=== 原始数据 ===

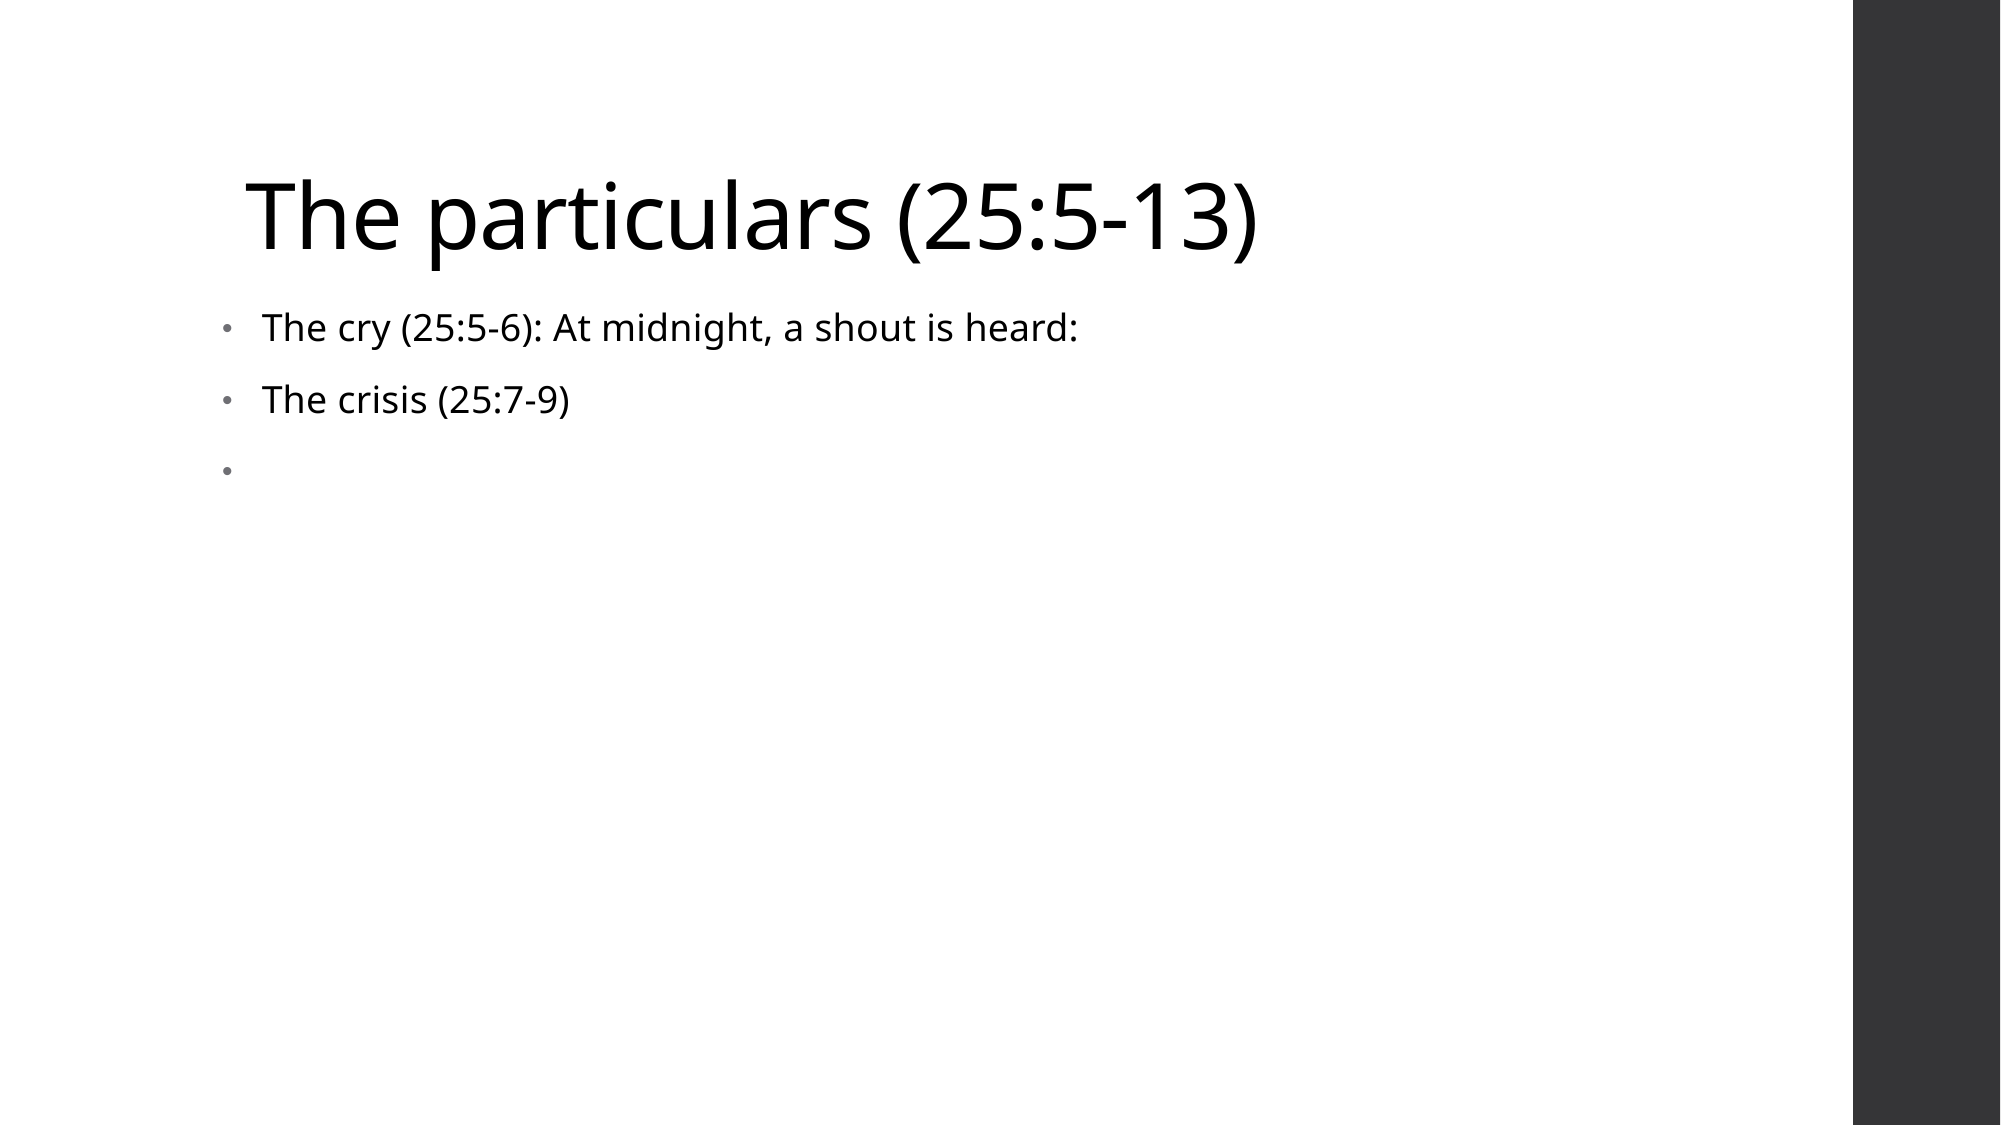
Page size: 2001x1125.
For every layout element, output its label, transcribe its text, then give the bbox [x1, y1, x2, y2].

title The particulars (25:5-13) [206, 60, 1797, 278]
list The cry (25:5-6): At midnight, a shout is heard: The crisis (25:7-9) [206, 299, 1617, 1014]
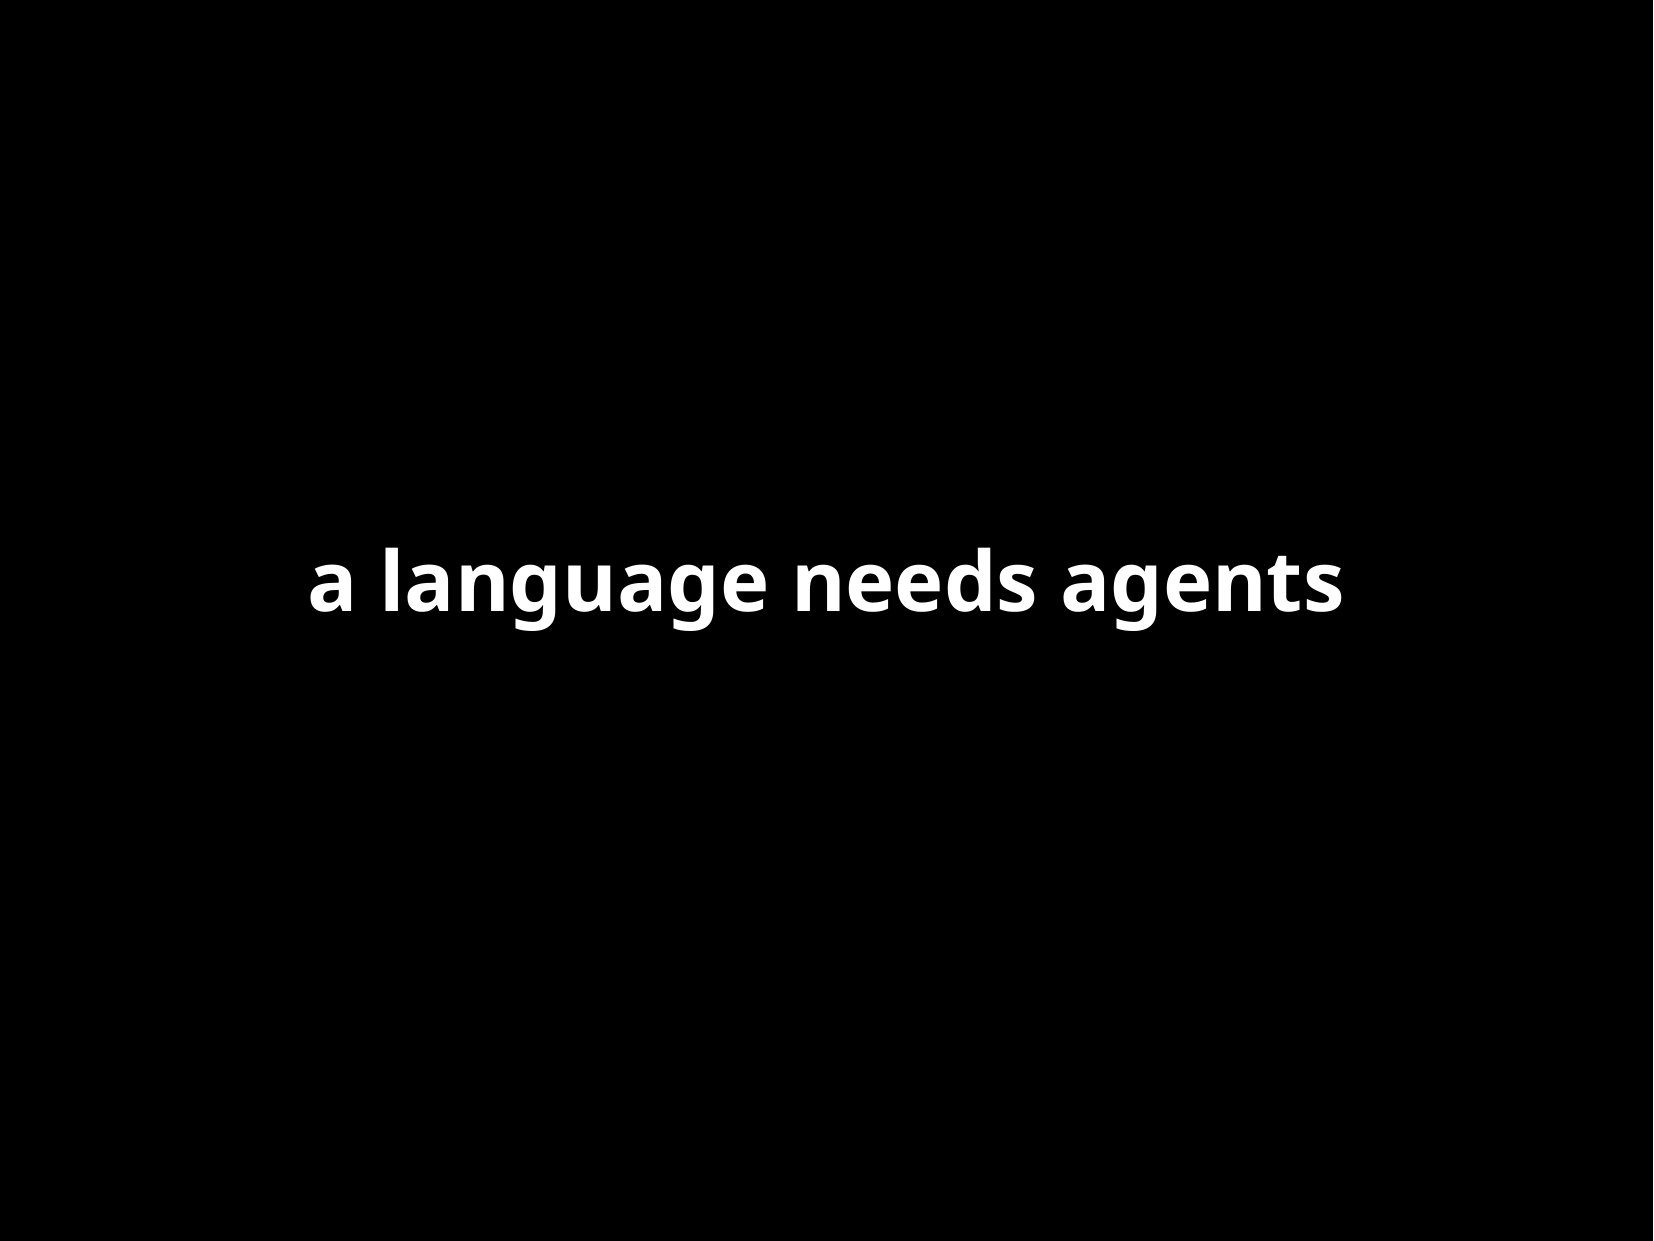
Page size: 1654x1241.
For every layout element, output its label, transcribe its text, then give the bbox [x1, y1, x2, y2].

subtitle a language needs agents [82, 49, 1571, 1109]
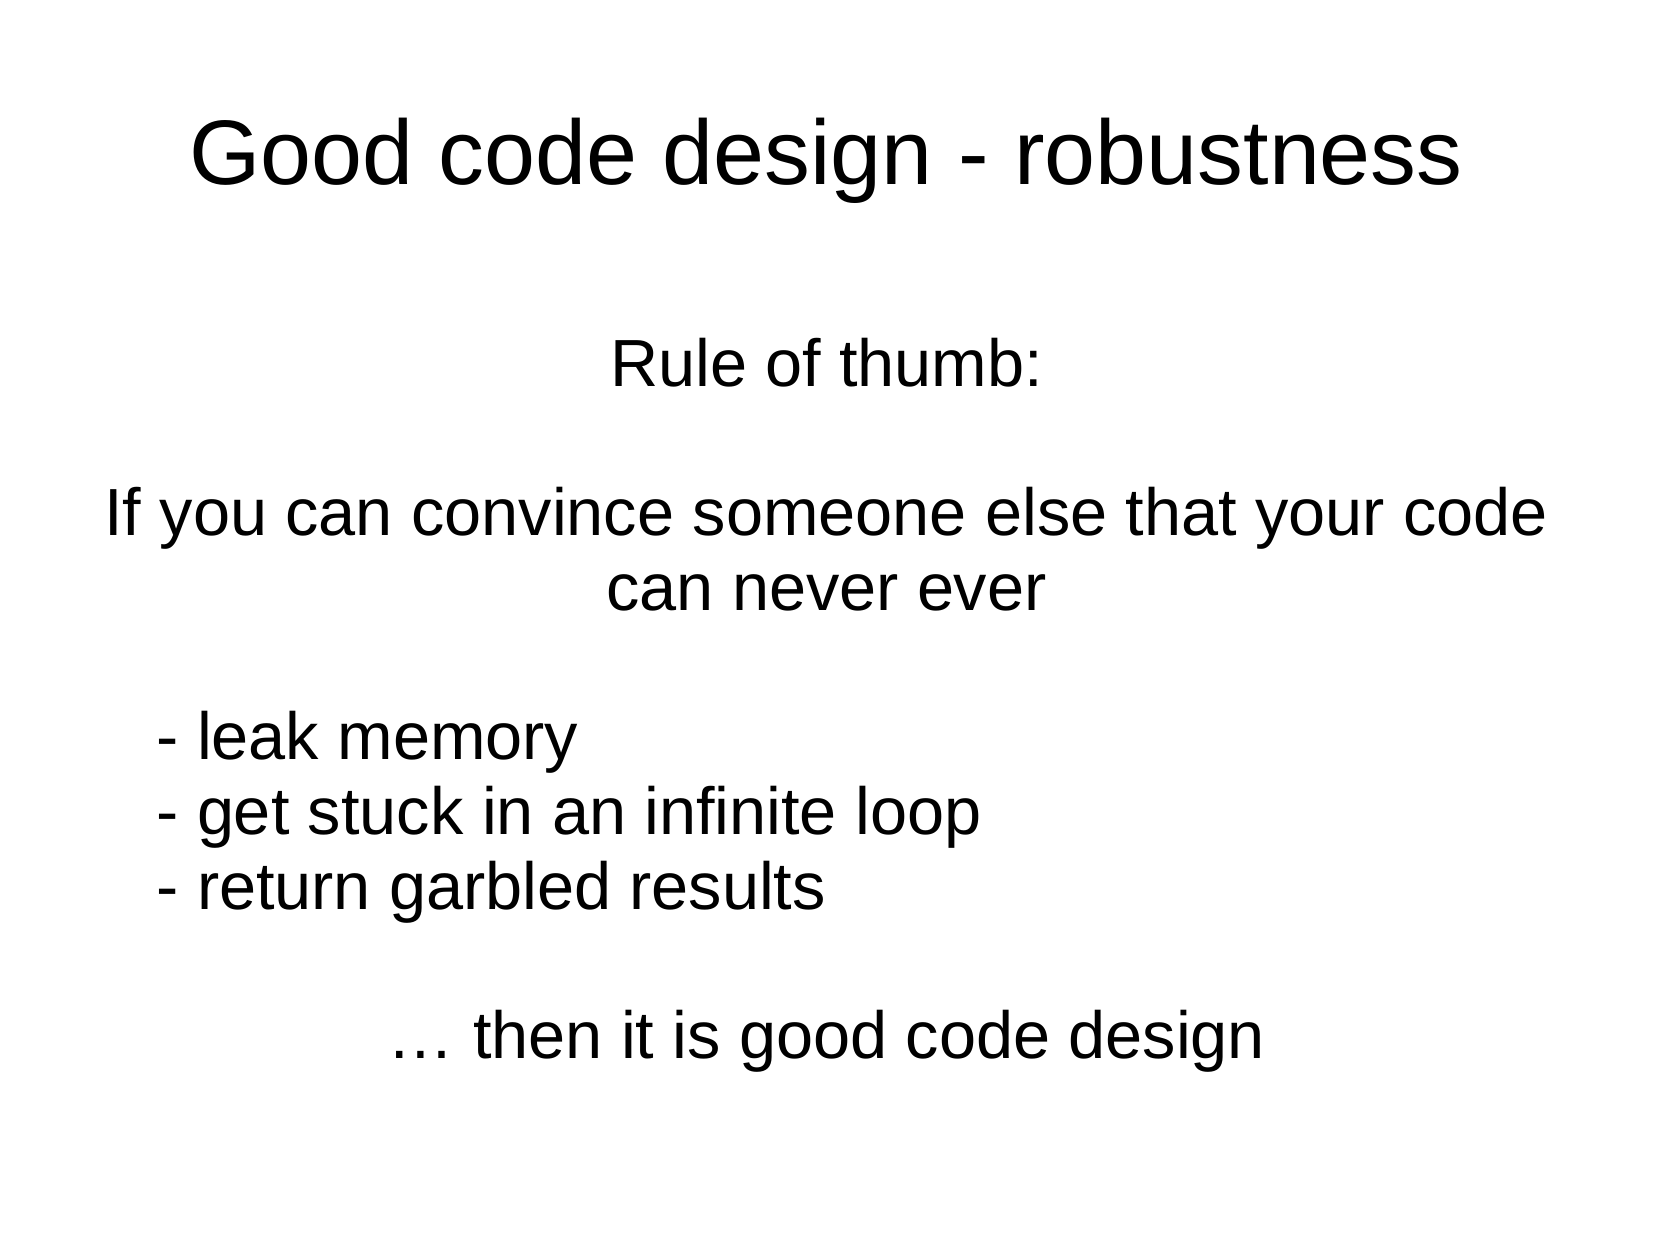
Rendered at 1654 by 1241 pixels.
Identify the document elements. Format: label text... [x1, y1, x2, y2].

===

▶ **待办任务**: 请重新给出上面的全部数据，将其中的“layout element”替换为“page element”，其余内容保持不变。答案中不要包含图片。

▶ **任务结果**:
Page size: 2001x1125.
For every page element, output its label, transcribe its text, then give the bbox [x1, y1, x2, y2].

title The particulars (25:5-13) [206, 60, 1797, 278]
list The cry (25:5-6): At midnight, a shout is heard: The crisis (25:7-9) [206, 299, 1617, 1014]
Page size: 1654x1241.
For every page element, output its label, transcribe its text, then give the bbox [x1, y1, x2, y2].

subtitle a language needs agents [82, 49, 1571, 1109]
Rendered at 1654 by 1241 pixels.
Identify the document elements. Format: label text... [x1, y1, x2, y2].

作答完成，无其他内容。